Zevra was asked to address the swallow scores and whether a rescoring of the scale or alignment with a National Institutes of Health measure of swallowing would be better. The company was also directed to produce more evidence to support the interpretation and use of the 5DNPCCSS score, check whether evidence from the existing clinical trial would be good enough to support a re-application and “bolster the confirmatory evidence.”
With that long to-do list, Zevra returned to the FDA in December 2023 with a rescored scale and more results from the study, including data from an open-label expansion phase. Zevra also submitted a natural history comparison of the disease from the NIH and more preclinical evidence.
At the advisory committee meeting, the FDA wanted the experts to consider the validity of the new four-point scale and the post-hoc exploratory revision of the primary efficacy endpoint. The committee was also tasked with considering the uncertainty of the estimated treatment effect on the revised primary endpoint; adequacy of the additional clinical and nonclinical evidence; and the strength of the overall evidence to support the efficacy of arimoclomol.
After the vote, many of the panel members said they were torn on the efficacy package, but ultimately Zevra’s therapy passed.
“I voted yes but it was a very reluctant yes. I found the effect size to be small and the strength of the data to be weak, but overall the bulk of the data favored a slightly positive effect,” said Jonathan Mink, M.D., Ph.D., a private consultant. “I think the unmet need is very clear. I’m not sure this meets that need, but again on balance I voted yes.”
Priya Kishnani, M.D., also voted yes, noting the clinical unmet need, very good safety profile and trends toward efficacy. Kishnani is a professor of pediatrics at the Duke University Medical Center.
Jean Baptiste Le Pichon, M.D., Ph.D., voted yes as well, but said he did not rely on the nonclinical data that was submitted to make his decision. Le Pichon, a professor of pediatrics and the associate director for the Division of Neurology at Children’s Mercy Kansas City and the University of Missouri Kansas City, said that the data were “not convincing.”
When looking at the clinical data, however, Le Pichon was convinced that there was enough of an effect to recommend approval of arimoclomol.
“It was not an enormous effect but it was an effect that was clinically significant,” Le Pichon said.
He acknowledged that he may have broken the rules of the vote by ignoring the preclinical evidence. But the clinical data was what mattered the most to him.

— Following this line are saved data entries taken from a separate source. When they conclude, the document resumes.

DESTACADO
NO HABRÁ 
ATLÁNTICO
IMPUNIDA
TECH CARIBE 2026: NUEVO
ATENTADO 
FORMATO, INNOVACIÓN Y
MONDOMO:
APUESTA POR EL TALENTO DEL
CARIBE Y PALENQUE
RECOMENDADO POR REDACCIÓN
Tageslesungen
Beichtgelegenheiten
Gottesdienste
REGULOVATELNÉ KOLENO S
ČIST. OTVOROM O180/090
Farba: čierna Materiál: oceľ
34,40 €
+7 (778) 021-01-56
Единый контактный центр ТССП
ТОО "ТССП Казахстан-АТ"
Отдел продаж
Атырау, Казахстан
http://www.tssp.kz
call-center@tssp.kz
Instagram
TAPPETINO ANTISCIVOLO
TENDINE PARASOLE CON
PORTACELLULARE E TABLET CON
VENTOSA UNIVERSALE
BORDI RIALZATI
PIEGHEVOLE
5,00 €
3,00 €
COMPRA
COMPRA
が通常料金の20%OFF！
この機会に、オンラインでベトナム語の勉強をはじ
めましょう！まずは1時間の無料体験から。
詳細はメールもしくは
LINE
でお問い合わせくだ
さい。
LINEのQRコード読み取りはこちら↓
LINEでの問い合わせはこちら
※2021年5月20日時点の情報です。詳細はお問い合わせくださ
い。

“If I was forced to vote no just because the non-clinical data was not convincing then I went against the rules but this is where my clinical intuition was and I am a clinical at heart,” Le Pichon said.
Gerard Berry, M.D., professor of pediatrics at Harvard Medical School, voted yes, noting that the testimony of the families that arimoclomol led to a beneficial effect was moving.

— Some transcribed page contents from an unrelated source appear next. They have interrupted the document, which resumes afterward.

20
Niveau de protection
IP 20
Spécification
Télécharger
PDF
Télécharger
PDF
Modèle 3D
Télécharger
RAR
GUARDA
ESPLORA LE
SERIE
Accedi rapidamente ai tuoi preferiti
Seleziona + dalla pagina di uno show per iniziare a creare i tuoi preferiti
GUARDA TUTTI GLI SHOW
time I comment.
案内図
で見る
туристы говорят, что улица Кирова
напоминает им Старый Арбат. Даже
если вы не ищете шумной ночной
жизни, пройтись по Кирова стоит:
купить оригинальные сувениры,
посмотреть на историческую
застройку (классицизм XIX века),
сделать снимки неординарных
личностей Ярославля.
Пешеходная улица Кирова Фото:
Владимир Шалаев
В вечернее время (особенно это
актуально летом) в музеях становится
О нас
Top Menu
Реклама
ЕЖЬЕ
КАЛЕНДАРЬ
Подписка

“Taking all data together it made sense that this is having a beneficial effect,” Berry said.
Kenneth Fischbeck, M.D., who voted no, was not convinced that the new data helped the re-application, calling it “problematic.”
“I think it could be done better. I think there’s a real unmet need in this space. And I think this drug or one like it could be effective but I haven’t seen the data yet to make a convincing case,” Fischbeck said in explaining his vote.

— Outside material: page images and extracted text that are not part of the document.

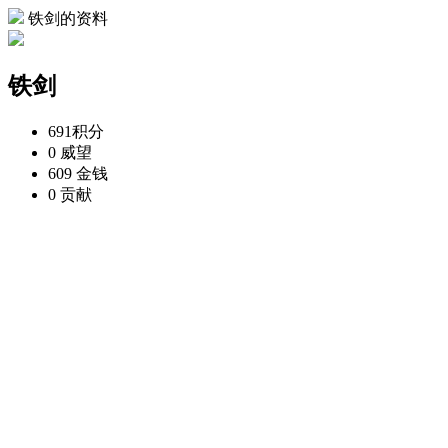
铁剑的资料
铁剑
691
积分
0
威望
609
金钱
0
贡献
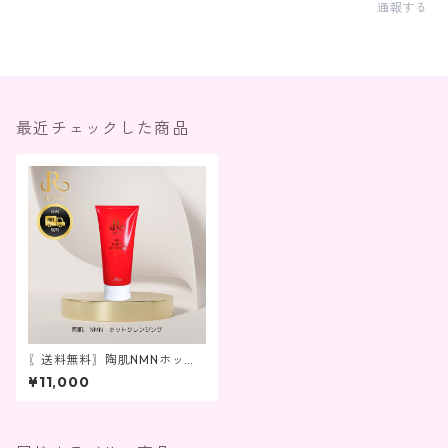
通報する
最近チェックした商品
〖送料無料〗陶肌NMNホット
クレンジング
¥11,000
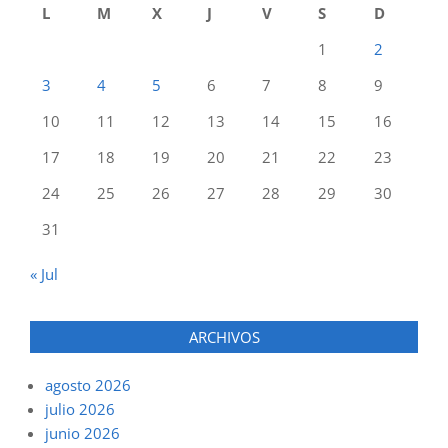
L
M
X
J
V
S
D
1
2
3
4
5
6
7
8
9
10
11
12
13
14
15
16
17
18
19
20
21
22
23
24
25
26
27
28
29
30
31
« Jul
ARCHIVOS
agosto 2026
julio 2026
junio 2026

Like Berry, Robert Alexander, M.D., was moved by the patient testimony, but said it was not enough to convince him that the trial showed benefit. He “had to rely on the data from the controlled trial and I didn’t feel like it really rose to the level of substantial evidence of efficacy on its own.” Alexander is the chief scientific officer for the Alzheimer’s Prevention Initiative at the Banner Alzheimer’s Institute and a research professor at the University of Arizona College of Medicine.